The National Institutes of Health (NIH) defines osteoporosis as a disease caused by a reduction in bone strength leading to the bones becoming weak and brittle with an increased risk of fracture. Early symptoms may include back pain, loss of height over time, a stooped posture or a fracture that occurs too easily. Hip and spine fractures have the most serious impact and could lead to serious disability or even death. It is estimated that more than 53 million people in the United States either already have this disease or are at high risk for developing it.
Risk factors for osteoporosis
- Your sex and age – Women are much more likely to develop osteoporosis and risk increases with age.
- Race and family history – You’re at greatest risk of osteoporosis if you’re white or of Asian descent. Having a parent or sibling with osteoporosis puts you at greater risk.
- Body frame size – Men and women who have small body frames tend to have a higher risk.
- Medical conditions, hormone levels and certain medications
Lifestyle changes that can help prevent osteoporosis
- More active lifestyle – People who spend a lot of time sitting have a higher risk of osteoporosis than do those who are more active. Weight-bearing exercise and activities that promote balance and good posture, such as walking, jogging, hiking, dancing, tennis and lifting weights are beneficial for your bones.
- Avoid excessive alcohol consumption – Regular consumption of more than two alcoholic drinks a day increases your risk of osteoporosis.
- Quit smoking – It has been shown that tobacco use contributes to weak bones.
- Balanced nutrition, body weight and calcium and vitamin D intake.
_ _ _ _ _
Work instructions
- a) Retype the part of the osteoporosis text between "- Medical conditions, hormone" and "risk of osteoporosis.", inclusive.
- b) Put this sentence from the osteoporosis text into Spanish: "Hip and spine fractures have the most serious impact and could lead to serious disability or even death."
- c) In one to three sentences, explain why the osteoporosis text advises avoiding excessive alcohol.
The lines that come next are separate material, not part of the osteoporosis text.

Dataset entries
_ _ _ _ _
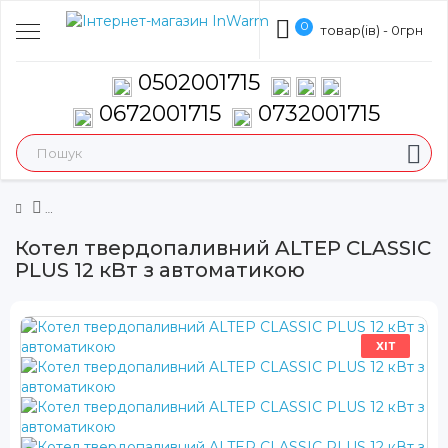
0
товар(ів) - 0грн
0502001715
0672001715
0732001715
Котел твердопаливний ALTEP CLASSIC
PLUS 12 кВт з автоматикою
ХІТ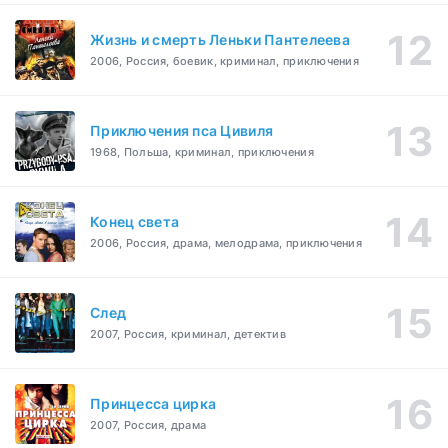
Жизнь и смерть Леньки Пантелеева
2006, Россия, боевик, криминал, приключения
Приключения пса Цивиля
1968, Польша, криминал, приключения
Конец света
2006, Россия, драма, мелодрама, приключения
След
2007, Россия, криминал, детектив
Принцесса цирка
2007, Россия, драма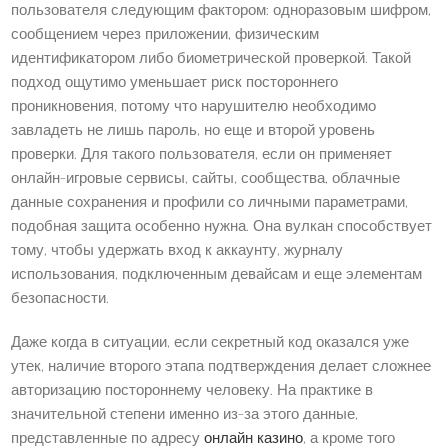
пользователя следующим фактором: одноразовым шифром,
сообщением через приложении, физическим
идентификатором либо биометрической проверкой. Такой
подход ощутимо уменьшает риск постороннего
проникновения, потому что нарушителю необходимо
завладеть не лишь пароль, но еще и второй уровень
проверки. Для такого пользователя, если он применяет
онлайн-игровые сервисы, сайты, сообщества, облачные
данные сохранения и профили со личными параметрами,
подобная защита особенно нужна. Она вулкан способствует
тому, чтобы удержать вход к аккаунту, журналу
использования, подключенным девайсам и еще элементам
безопасности.
Даже когда в ситуации, если секретный код оказался уже
утек, наличие второго этапа подтверждения делает сложнее
авторизацию постороннему человеку. На практике в
значительной степени именно из-за этого данные,
представленные по адресу
онлайн казино
, а кроме того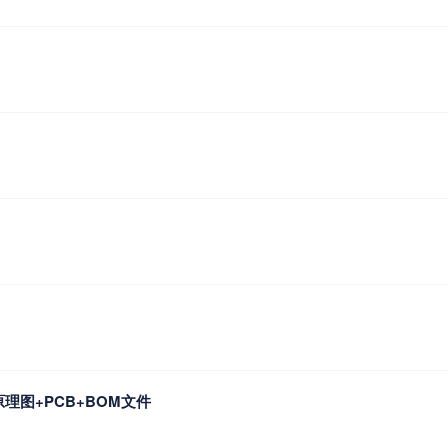
理图+PCB+BOM文件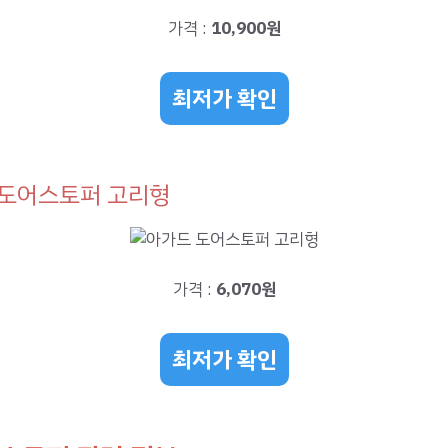
가격 :
10,900원
최저가 확인
 도어스토퍼 고리형
가격 :
6,070원
최저가 확인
_ _ _ _ _
Solutions to the problems
- a)
- Medical conditions, hormone levels and certain medications
Lifestyle changes that can help prevent osteoporosis
- More active lifestyle – People who spend a lot of time sitting have a higher risk of osteoporosis than do those who are more active. Weight-bearing exercise and activities that promote balance and good posture, such as walking, jogging, hiking, dancing, tennis and lifting weights are beneficial for your bones.
- Avoid excessive alcohol consumption – Regular consumption of more than two alcoholic drinks a day increases your risk of osteoporosis.

- b) Las fracturas de cadera y de columna tienen el impacto más grave y podrían provocar una discapacidad grave o incluso la muerte.

- c) Regularly drinking more than two alcoholic drinks a day raises the risk of osteoporosis.